/Reinforced-Taxi-Value-Iteration

This Repository solves the Taxi Environment with the expected sarsa reinforcement learning algorithm

Primary LanguagePythonMIT LicenseMIT

Taxi Problem

Getting Started

Read the description of the environment in subsection 3.1 of this paper. You can verify that the description in the paper matches the OpenAI Gym environment by peeking at the code here.

TODO: Install dependencies via requirements.txt

Instructions

The repository contains three files:

  • agent.py: The reinforcement learning agent is implemented here.
  • monitor.py: The interact function tests how well the agent learns from interaction with the environment.
  • main.py: Run this file in the terminal to check the performance of this agent.
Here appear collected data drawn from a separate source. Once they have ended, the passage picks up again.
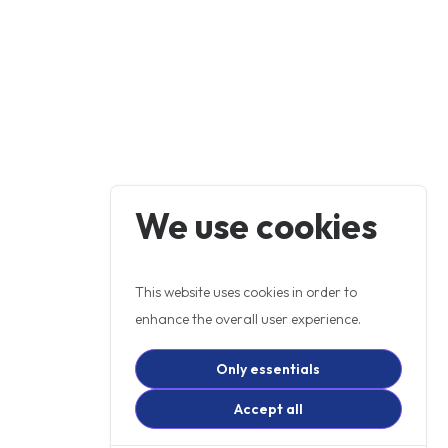
We use cookies
This website uses cookies in order to
enhance the overall user experience.
Only essentials
Accept all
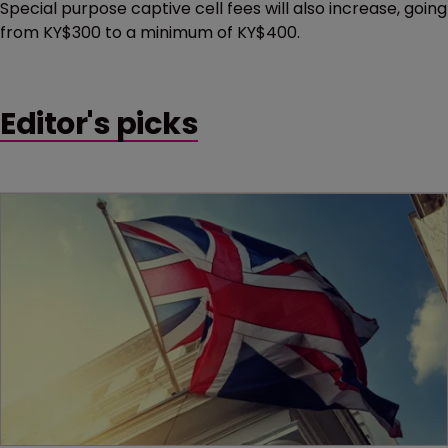
Special purpose captive cell fees will also increase, going
from KY$300 to a minimum of KY$400.
Editor's picks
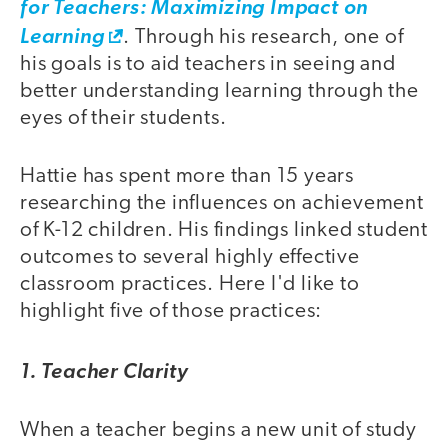
for Teachers: Maximizing Impact on
Learning
. Through his research, one of
his goals is to aid teachers in seeing and
better understanding learning through the
eyes of their students.
Hattie has spent more than 15 years
researching the influences on achievement
of K-12 children. His findings linked student
outcomes to several highly effective
classroom practices. Here I'd like to
highlight five of those practices:
1. Teacher Clarity
When a teacher begins a new unit of study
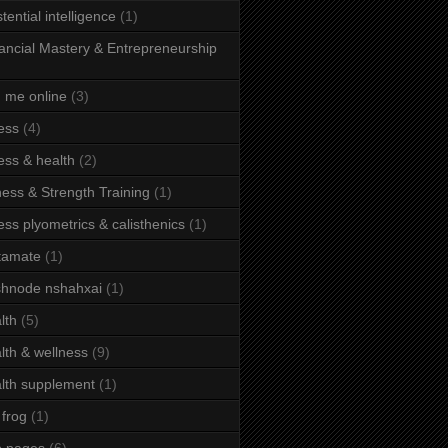
stential intelligence
(1)
ancial Mastery & Entrepreneurship
d me online
(3)
ness
(4)
ness & health
(2)
ness & Strength Training
(1)
ness plyometrics & calisthenics
(1)
tamate
(1)
hnode nshahxai
(1)
lth
(5)
lth & wellness
(9)
lth supplement
(1)
 frog
(1)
Begin by running the following command in the terminal:

python main.py

When you run main.py, the agent that you specify in agent.py interacts with the environment for 20,000 episodes. The details of the interaction are specified in monitor.py, which returns two variables: avg_rewards and best_avg_reward.

  • avg_rewards is a deque where avg_rewards[i] is the average (undiscounted) return collected by the agent from episodes i+1 to episode i+100, inclusive. So, for instance, avg_rewards[0] is the average return collected by the agent over the first 100 episodes.
  • best_avg_reward is the largest entry in avg_rewards. This is the final score that you should use when determining how well the agent performed in the task.

The assignment is to modify the agents.py file to improve the agent's performance.

  • Use the __init__() method to define any needed instance variables. The parameters sit in here.
  • The select_action() method accepts the environment state as input and returns the agent's choice of action. The action-policy is a epsilon-greedy exploration.
  • The step() method accepts a (state, action, reward, next_state) tuple as input, along with the done variable, which is True if the episode has ended. The code is executing the expected sarsa code with a exponential decreasing exploration (epsilon). (In the comments, a sarsamax / q-learning policy is implemented.

Once you have modified the function, you need only run python main.py to test your new agent.

OpenAI Gym defines "solving" this task as getting average return of 9.7 over 100 consecutive trials.

Current implementation achieves ~9.4 after 20k training runs.